__REQUIRED WORK__: Pull out all lines from the listing below in which the word "club" appears.

————————

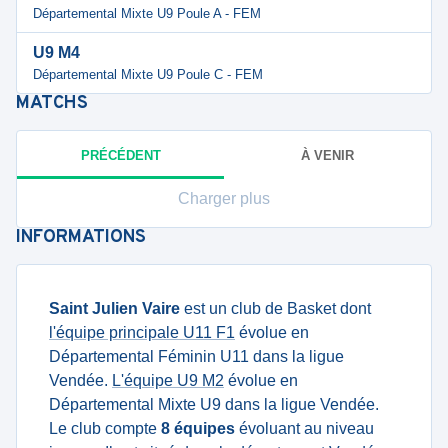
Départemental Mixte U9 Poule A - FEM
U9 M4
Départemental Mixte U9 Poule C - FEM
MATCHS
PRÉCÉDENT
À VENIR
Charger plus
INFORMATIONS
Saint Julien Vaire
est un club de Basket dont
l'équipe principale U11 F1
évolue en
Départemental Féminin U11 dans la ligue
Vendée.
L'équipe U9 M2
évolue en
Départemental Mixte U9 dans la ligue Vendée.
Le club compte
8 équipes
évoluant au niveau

————————

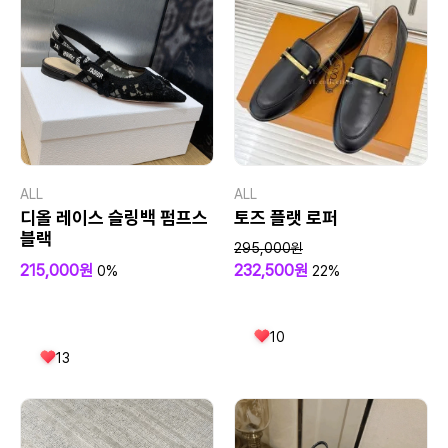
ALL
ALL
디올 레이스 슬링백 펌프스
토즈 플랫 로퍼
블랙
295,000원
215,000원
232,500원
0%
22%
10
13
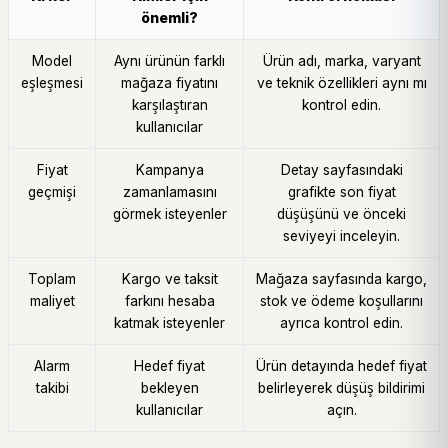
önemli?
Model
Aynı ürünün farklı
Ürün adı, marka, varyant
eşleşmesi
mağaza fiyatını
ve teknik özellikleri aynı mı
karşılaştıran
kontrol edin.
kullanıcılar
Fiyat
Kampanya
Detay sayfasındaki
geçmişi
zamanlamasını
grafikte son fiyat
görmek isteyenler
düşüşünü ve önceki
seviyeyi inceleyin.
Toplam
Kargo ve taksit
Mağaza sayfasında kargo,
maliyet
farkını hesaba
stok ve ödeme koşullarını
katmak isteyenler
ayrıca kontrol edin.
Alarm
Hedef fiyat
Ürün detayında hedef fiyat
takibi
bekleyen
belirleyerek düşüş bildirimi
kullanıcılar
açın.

————————

__EXPECTED ANSWER__:
est un club de Basket dont
Le club compte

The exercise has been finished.